Anonymous wrote:It's your mom. I imagine this isn't the first time you've interacted with her. Your son is fine.
If you have an otherwise non-toxic relationship, this wouldn't bother me.
Agree. Though it would bother me enough that I'd say, "Mom, you laughed when I said DC choked. What was that all about? It really threw me off." Because, you know, an adult child should be able to talk to a parent frankly and express this. Did you do that, OP? Did you say anything to her in the moment?
I'm NOT saying this is all on you, or that you're wrong, OP. I'd be bugged too, in your shoes. But I'm saying, why didn't you just then and there say, "Hey, not funny to ME, mom, what's with the laughing?" Is she so sensitive she'd get angry? Are you so sensitive about upsetting or angering her that you wouldn't say that now, after the fact? If the latter is the case, you and she have other issues as parent and child, other than her inappropriate laughing.

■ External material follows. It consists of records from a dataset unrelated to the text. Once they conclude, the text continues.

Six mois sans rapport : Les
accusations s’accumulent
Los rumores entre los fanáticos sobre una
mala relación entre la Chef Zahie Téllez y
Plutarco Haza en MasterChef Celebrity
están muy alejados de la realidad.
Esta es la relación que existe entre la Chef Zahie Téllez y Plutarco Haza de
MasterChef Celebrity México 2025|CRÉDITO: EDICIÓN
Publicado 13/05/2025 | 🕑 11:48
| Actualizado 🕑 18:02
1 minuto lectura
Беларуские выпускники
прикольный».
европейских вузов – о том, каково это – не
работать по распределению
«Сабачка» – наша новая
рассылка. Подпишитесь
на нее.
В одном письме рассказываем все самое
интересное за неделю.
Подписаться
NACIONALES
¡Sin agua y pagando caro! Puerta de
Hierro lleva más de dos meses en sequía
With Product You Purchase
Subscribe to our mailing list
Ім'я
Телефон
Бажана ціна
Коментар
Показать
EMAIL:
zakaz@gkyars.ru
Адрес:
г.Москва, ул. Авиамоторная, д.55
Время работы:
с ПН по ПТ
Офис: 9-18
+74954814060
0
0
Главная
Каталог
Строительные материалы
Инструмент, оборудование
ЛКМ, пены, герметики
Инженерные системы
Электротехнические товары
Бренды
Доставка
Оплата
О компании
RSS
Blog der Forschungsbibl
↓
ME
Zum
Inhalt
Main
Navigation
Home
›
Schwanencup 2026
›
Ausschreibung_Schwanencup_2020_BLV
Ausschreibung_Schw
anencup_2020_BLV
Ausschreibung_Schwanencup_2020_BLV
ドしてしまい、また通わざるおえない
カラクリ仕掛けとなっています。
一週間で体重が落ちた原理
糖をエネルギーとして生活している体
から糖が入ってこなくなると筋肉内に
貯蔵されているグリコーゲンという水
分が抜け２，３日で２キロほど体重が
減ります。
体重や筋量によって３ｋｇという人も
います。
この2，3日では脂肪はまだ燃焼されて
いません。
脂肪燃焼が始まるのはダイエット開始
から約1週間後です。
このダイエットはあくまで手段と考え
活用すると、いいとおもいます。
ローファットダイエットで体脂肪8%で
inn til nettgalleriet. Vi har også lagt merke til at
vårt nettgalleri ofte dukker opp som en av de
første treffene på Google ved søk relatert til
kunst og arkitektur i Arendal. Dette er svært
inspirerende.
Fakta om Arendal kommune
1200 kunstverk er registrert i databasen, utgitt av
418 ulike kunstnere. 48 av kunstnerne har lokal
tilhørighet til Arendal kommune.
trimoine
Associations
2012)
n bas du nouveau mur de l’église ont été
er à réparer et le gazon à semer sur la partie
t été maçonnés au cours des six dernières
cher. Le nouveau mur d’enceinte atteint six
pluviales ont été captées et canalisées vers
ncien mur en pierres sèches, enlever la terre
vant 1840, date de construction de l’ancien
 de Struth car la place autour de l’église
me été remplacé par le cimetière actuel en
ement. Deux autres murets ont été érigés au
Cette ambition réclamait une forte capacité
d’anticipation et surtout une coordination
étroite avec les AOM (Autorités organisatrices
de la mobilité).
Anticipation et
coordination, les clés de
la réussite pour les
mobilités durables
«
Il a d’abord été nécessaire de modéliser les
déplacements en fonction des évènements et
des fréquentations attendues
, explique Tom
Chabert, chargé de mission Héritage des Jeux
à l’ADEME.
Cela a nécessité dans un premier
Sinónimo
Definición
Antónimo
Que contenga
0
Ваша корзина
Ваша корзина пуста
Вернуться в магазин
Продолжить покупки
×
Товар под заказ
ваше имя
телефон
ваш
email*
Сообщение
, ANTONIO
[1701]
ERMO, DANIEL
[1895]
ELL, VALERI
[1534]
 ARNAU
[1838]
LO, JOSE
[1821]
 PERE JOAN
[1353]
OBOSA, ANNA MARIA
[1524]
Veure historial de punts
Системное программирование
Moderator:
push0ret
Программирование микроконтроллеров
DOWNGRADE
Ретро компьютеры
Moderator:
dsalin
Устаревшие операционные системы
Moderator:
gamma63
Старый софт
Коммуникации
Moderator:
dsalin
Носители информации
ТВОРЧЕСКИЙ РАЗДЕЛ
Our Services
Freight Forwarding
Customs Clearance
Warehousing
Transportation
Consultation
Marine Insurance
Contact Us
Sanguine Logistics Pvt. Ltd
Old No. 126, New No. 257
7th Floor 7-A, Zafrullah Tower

And for OP and all the usual "mom is horrible for laughing" posters, I'm always amazed how on DCUM everyone has no concept of generational differences in how people react to child-related things. I'm wagering that your mom was raised when parents tended to brush off anything that didn't end in a hospital stay. Yes, that's not good, I agree, but it's also not intentionally cruel or toxic or ignorant. And as PPs have noted, some people tend to have a nervous reaction of laughter--and some of those people are bad at recognizing their own reaction and apologizing.
Just TELL her that you're still thinking about how she laughed and that you want to say that it was upsetting and scary for you. Then redirect and focus on the holidays.